– Las diez y media -repitió ella, sin hacerle caso-. Matt dijo que volverían a la hora de la comunión, Kev, y la comunión habrá acabado a las diez. Ya son y media. ¿Por qué no nos ha llamado?

– Estará ocupado deshaciendo las maletas. Ha de preparar los deberes, explicar lo divertido que ha sido el fin de semana, y almorzar después con los demás chicos. De modo que se ha olvidado de llamar a su mami, pero lo hará a la una. Ya lo verás. No te preocupes, cariño.

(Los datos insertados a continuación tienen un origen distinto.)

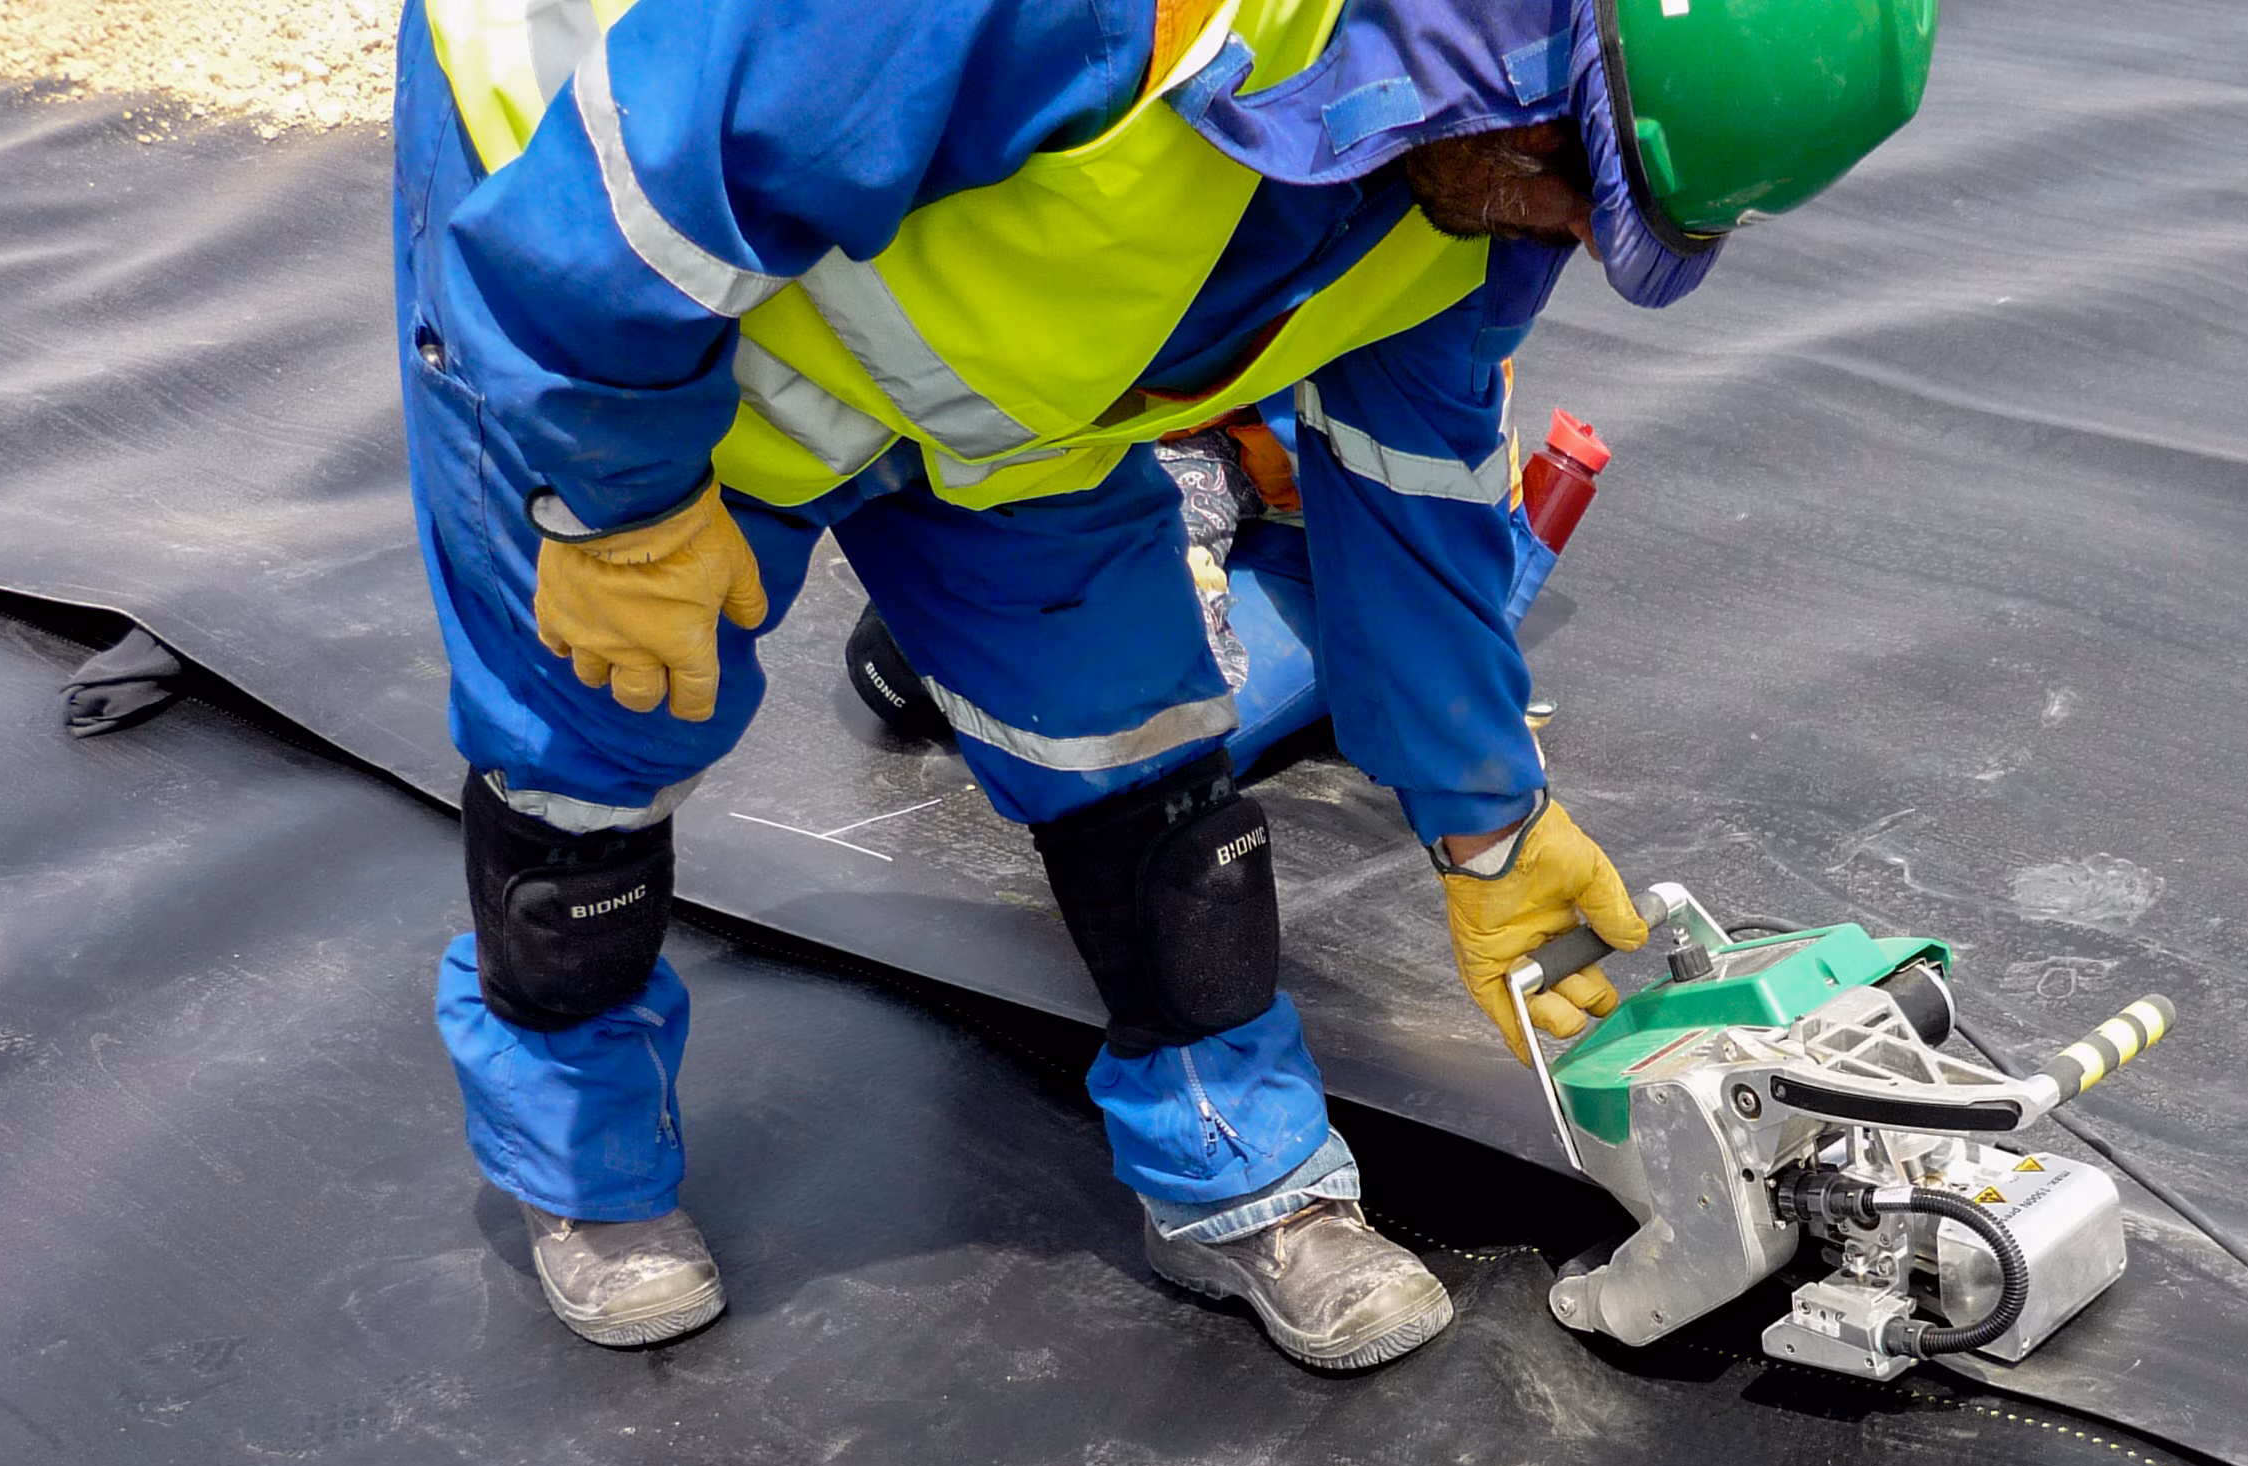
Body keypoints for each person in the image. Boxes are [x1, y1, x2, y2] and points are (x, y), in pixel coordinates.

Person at [396, 0, 1933, 1367]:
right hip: (612, 300)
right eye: (1574, 168)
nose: (1584, 235)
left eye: (1632, 211)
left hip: (992, 404)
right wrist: (604, 499)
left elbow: (1411, 478)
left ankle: (1241, 1180)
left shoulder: (1478, 197)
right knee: (580, 766)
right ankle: (584, 1181)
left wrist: (1490, 818)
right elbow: (635, 190)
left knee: (1145, 757)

Kevin sabía que pedirle a su mujer que no se preocupara por su hijo era tan eficaz como pedirle al Támesis que dejara de fluir cada día, considerando que el cauce pasaba a pocos pasos de su puerta. Llevaba doce años y medio brindándole variaciones sobre el mismo tema, pero no servía de nada. Patsy se preocupaba por todos los detalles relativos a la vida de Matthew. Por la armonía de sus prendas de vestir, por quién le cortaba el pelo y cuidaba de su dentadura, por el brillo de sus zapatos y la longitud de sus pantalones, por los amigos que escogía y las aficiones que practicaba. Releía todas las cartas que escribía desde el colegio hasta aprendérselas de memoria, y si no la llamaba una vez a la semana se ponía tan nerviosa que nada podía calmarla, excepto el propio Matthew. Siempre solía hacerlo, por lo que la ausencia de llamadas telefónicas después de su fin de semana en las Costwolds era aún más incomprensible, pero Kevin no estaba dispuesto a admitirlo delante de su esposa.

«Adolescentes -pensó-. No se puede evitar, Pats. El chico se está haciendo mayor.»

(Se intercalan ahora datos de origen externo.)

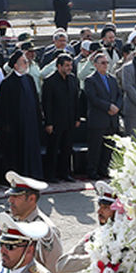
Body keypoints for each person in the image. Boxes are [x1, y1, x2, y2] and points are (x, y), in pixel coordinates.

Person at [0, 172, 64, 273]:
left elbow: (55, 270)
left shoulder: (44, 230)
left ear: (31, 199)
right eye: (10, 196)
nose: (10, 200)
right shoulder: (9, 220)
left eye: (16, 197)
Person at [0, 52, 44, 181]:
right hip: (15, 125)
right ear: (16, 65)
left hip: (31, 123)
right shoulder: (7, 83)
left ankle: (33, 174)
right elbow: (3, 108)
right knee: (16, 152)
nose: (26, 64)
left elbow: (35, 101)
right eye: (24, 62)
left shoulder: (29, 79)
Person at [82, 52, 121, 179]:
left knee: (108, 147)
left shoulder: (112, 79)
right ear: (96, 65)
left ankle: (104, 169)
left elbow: (119, 96)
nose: (105, 65)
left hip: (111, 119)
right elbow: (93, 98)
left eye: (107, 63)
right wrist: (108, 107)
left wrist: (116, 107)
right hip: (98, 119)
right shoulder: (90, 80)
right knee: (95, 148)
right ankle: (93, 171)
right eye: (102, 63)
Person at [41, 54, 78, 182]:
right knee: (53, 149)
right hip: (55, 122)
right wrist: (49, 123)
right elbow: (47, 104)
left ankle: (65, 173)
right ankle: (51, 175)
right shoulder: (49, 81)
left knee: (67, 148)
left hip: (69, 120)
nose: (69, 68)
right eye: (66, 65)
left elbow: (76, 100)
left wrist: (77, 118)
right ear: (59, 66)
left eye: (70, 65)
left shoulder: (73, 79)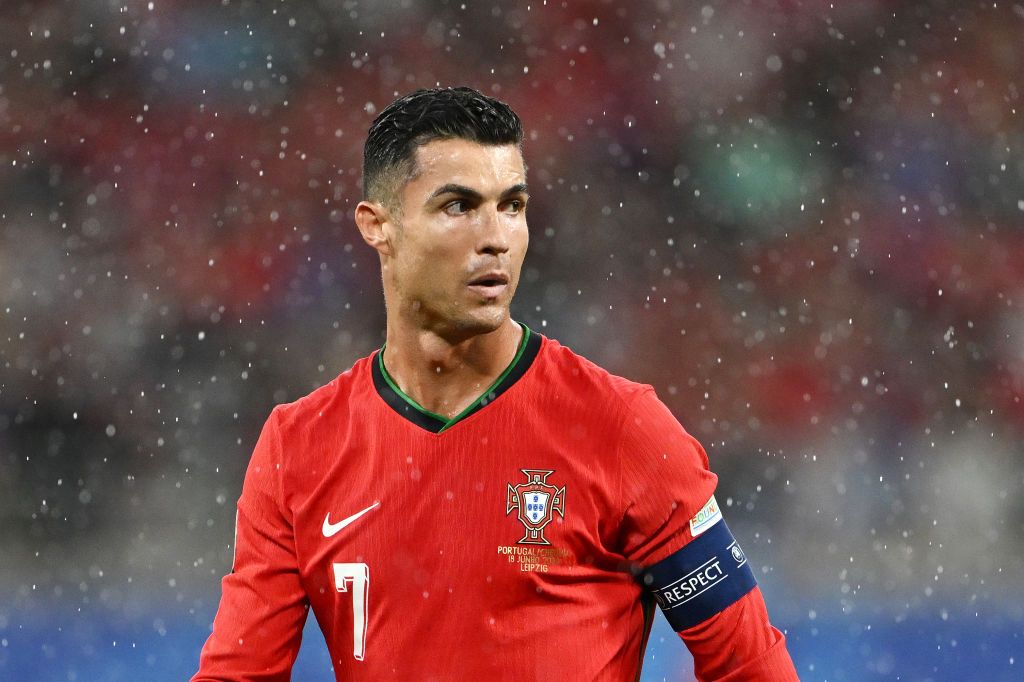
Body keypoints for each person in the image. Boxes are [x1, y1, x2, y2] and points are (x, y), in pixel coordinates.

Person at [193, 86, 799, 681]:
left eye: (512, 205)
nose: (496, 238)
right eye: (458, 206)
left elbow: (749, 666)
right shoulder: (298, 447)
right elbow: (237, 674)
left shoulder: (623, 427)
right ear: (377, 226)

La respuesta de Patsy sorprendió a su marido, que no se consideraba tan transparente.

– Sé lo que piensas, Kev. Se está haciendo mayor. No quiere que su mamá le dé la paliza todo el tiempo. Es verdad, y lo sé.

– ¿Y bien? -la animó.

– Esperaré un poco más antes de llamar al colegio.

Kevin sabía que no podía pedirle más.